I visited Spain twice this year. Twice without a digital camera.
So twice this year I enjoyed that old inevitable process of sitting on rolls of forgotten film like a mother hen, waiting for a blue moon to wander to the printers for them to hatch. And I now have a clutch of chicklings- a vibrant yellow testimony of Spain, parched with the tedium of every day scenes. And like a mother hen, they are mine and I could write an entire post on each individual image, so laden with crisp, meticulous normality that they are.
Instead I have to do the impossible, and edit them into a series for this one post, or we'll be looking at grainy, muted pictures of Spain until 2014. Still, impossible. I love these pictures. They are more autobiographical of my personality in photography than any commentary on Spain. The process of shooting film is still a refined pleasure for me. It could not be a further separate process from my digital workflow despite the almost identical formulas. Film for me rewards the most banal and ordinary things with a rich verisimilitude, and I have come to detect an entirely separate and very raw style that leaps from my photos like a miracle remedy to my safe, digital work.

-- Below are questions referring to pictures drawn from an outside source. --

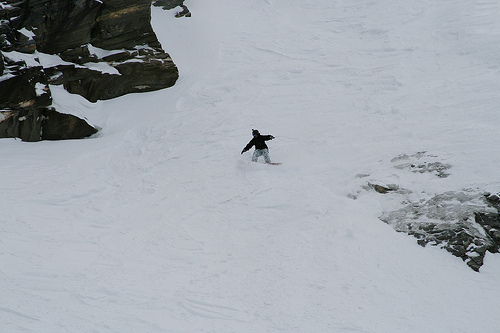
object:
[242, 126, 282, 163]
person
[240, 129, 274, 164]
bad image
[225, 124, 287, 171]
person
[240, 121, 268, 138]
hat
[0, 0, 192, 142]
rock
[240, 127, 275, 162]
person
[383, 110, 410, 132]
ground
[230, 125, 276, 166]
person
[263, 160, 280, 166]
snowboard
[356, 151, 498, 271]
ice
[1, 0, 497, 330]
rock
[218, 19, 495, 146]
ground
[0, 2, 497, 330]
mountain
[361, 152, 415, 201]
ground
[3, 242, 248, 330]
snow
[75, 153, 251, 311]
snow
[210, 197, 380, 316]
snow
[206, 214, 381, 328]
snow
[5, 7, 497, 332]
mountain side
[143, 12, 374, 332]
snow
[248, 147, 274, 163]
pants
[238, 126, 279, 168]
man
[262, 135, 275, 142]
arm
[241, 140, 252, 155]
arm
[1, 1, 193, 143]
rocks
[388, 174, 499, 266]
ice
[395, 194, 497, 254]
rocks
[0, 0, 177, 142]
rocks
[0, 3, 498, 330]
snow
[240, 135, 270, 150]
jacket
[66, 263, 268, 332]
snow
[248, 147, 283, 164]
snowboard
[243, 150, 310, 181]
snow board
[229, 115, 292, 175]
person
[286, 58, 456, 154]
snow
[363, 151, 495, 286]
mountain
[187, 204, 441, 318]
ground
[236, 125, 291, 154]
jacket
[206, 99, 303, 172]
person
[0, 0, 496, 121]
background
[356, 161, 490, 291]
rock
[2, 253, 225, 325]
tracks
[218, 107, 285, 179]
man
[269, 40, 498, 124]
ground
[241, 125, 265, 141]
black hat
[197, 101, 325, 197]
person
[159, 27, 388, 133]
snow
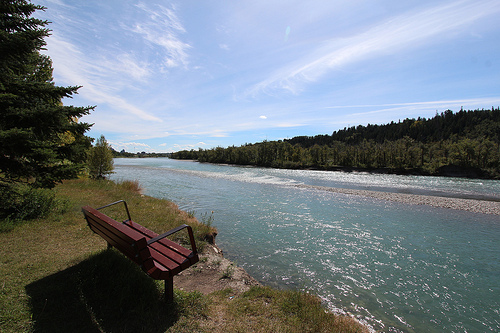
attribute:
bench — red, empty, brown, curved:
[80, 200, 201, 301]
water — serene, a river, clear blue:
[102, 152, 497, 333]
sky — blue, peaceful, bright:
[28, 1, 499, 152]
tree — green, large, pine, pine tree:
[1, 1, 98, 194]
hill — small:
[169, 103, 500, 180]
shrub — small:
[86, 135, 115, 181]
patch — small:
[162, 251, 257, 300]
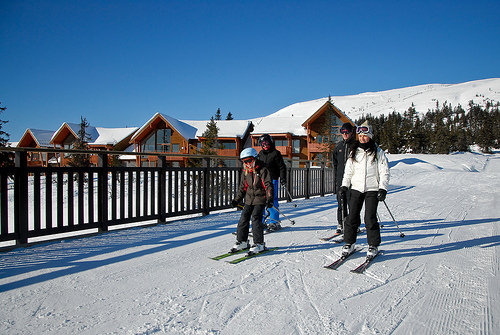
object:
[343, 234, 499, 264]
shadow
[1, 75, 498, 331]
snow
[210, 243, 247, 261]
board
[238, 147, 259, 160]
helmet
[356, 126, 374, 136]
goggles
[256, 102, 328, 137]
roof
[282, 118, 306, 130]
snow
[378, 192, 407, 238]
pole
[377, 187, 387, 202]
hand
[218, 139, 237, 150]
window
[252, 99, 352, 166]
house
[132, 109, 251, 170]
house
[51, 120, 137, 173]
house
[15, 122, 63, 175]
house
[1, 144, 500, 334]
snow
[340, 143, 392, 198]
jacket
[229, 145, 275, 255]
guy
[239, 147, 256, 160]
blue helmet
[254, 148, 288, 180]
jacket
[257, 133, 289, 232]
person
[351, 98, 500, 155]
trees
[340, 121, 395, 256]
skiers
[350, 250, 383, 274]
board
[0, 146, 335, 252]
wooden fence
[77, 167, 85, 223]
fence board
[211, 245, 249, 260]
green ski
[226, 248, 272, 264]
green ski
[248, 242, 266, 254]
foot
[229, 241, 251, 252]
foot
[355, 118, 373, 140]
hat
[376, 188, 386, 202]
glove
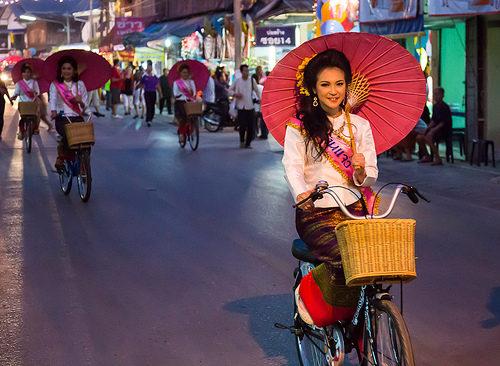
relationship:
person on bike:
[294, 45, 381, 197] [289, 247, 417, 360]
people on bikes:
[17, 50, 230, 148] [165, 110, 249, 150]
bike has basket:
[289, 247, 417, 360] [329, 215, 421, 282]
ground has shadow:
[119, 189, 235, 283] [236, 286, 273, 333]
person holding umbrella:
[280, 48, 379, 365] [381, 61, 431, 110]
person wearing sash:
[280, 48, 379, 365] [318, 134, 352, 164]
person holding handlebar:
[280, 48, 379, 365] [303, 190, 347, 213]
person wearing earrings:
[280, 48, 379, 365] [307, 99, 320, 112]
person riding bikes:
[280, 48, 379, 365] [165, 110, 249, 150]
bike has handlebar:
[289, 247, 417, 360] [303, 190, 347, 213]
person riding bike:
[280, 48, 379, 365] [289, 247, 417, 360]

But in-between my darting eye, and the steady turmoil of Spanish streets, an outline materialises of the heady, tumultuous, dusty living in Spain that appeals to me so much. Looking back months later, my memory isn't concise enough to expand the images into a fitting text. Instead, approaching the heart of a dark winter, the one word that does my experience of Spain any justice is yellow.
Warm and sun slicked, slow moving, where pleasure and health come before accomplishment. Yellow in the roadsigns, in the traffic lights, in the stone, in the flora, yellow in the flag. Yellow in the beer, and in the crushed lemons left over from a meal. Yellow in the evening sun, melting rows of alabaster rooftops into a hazy collage. Yellow in the cacophony of scooters under midnight streetlamps. Yellow in the glittering sands that frame the span of an opal sea as the sun blooms for another day.